BEARS Make Neuro-Symbolic Models Aware of their Reasoning Shortcuts
Emanuele Marconato, Samuele Bortolotti, Emile van Krieken, Antonio Vergari, Andrea Passerini, Stefano Teso
TL;DR
This work tackles the problem that Neuro-Symbolic predictors can learn concepts with unintended semantics (Reasoning Shortcuts) while still achieving correct labels under the encoded knowledge. It introduces bears, an ensemble-based approach that calibrates concept-level uncertainty to identify RS-affected concepts without relying on costly dense annotations. The method is analyzed theoretically—via entropy maximization and convex decompositions of concept mappings—and empirically validated across multiple NeSy architectures and datasets, showing substantial improvements in RS-awareness and enabling more effective active learning for mitigation.

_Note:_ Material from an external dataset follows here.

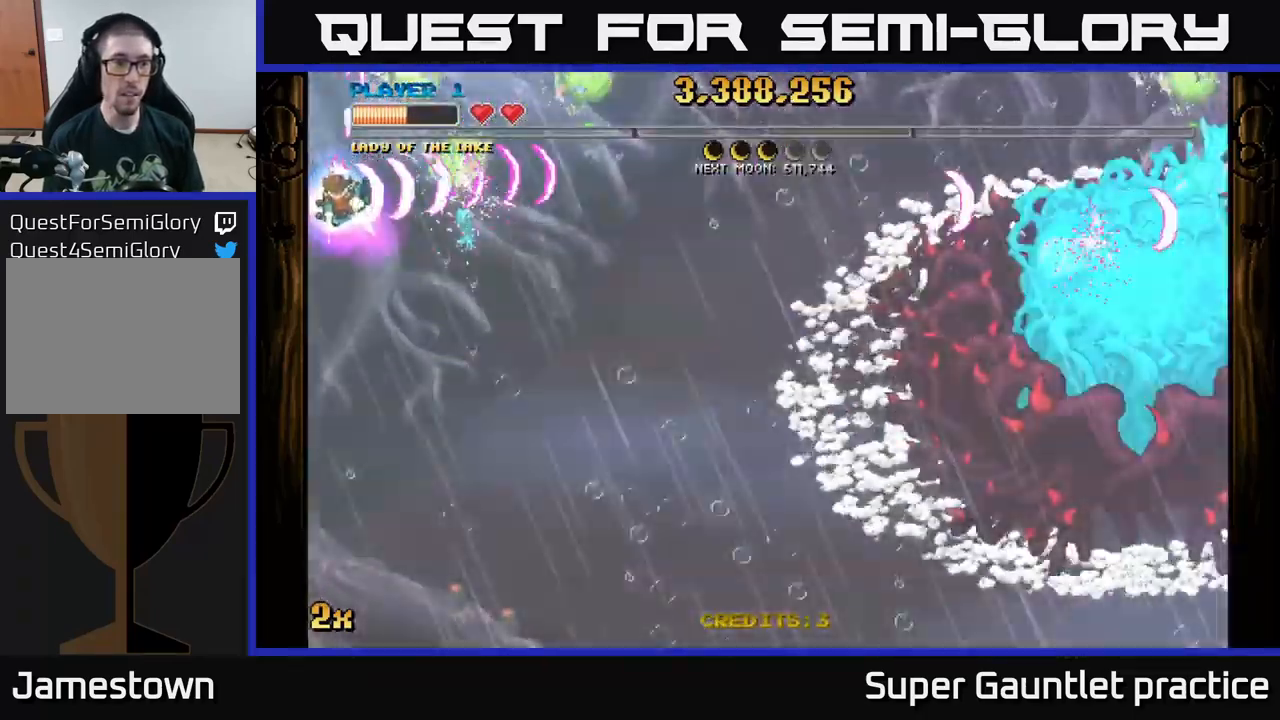
{"buttons": ["A"], "left_stick": "down-right", "events": [[250, "left_stick", "down"], [434, "left_stick", "down-right"]]}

By shifting from mitigation to awareness, bears enhances reliability and interpretability of NeSy systems in high-stakes tasks while maintaining strong predictive performance.
Abstract
Neuro-Symbolic (NeSy) predictors that conform to symbolic knowledge - encoding, e.g., safety constraints - can be affected by Reasoning Shortcuts (RSs): They learn concepts consistent with the symbolic knowledge by exploiting unintended semantics. RSs compromise reliability and generalization and, as we show in this paper, they are linked to NeSy models being overconfident about the predicted concepts. Unfortunately, the only trustworthy mitigation strategy requires collecting costly dense supervision over the concepts. Rather than attempting to avoid RSs altogether, we propose to ensure NeSy models are aware of the semantic ambiguity of the concepts they learn, thus enabling their users to identify and distrust low-quality concepts. Starting from three simple desiderata, we derive bears (BE Aware of Reasoning Shortcuts), an ensembling technique that calibrates the model's concept-level confidence without compromising prediction accuracy, thus encouraging NeSy architectures to be uncertain about concepts affected by RSs. We show empirically that bears improves RS-awareness of several state-of-the-art NeSy models, and also facilitates acquiring informative dense annotations for mitigation purposes.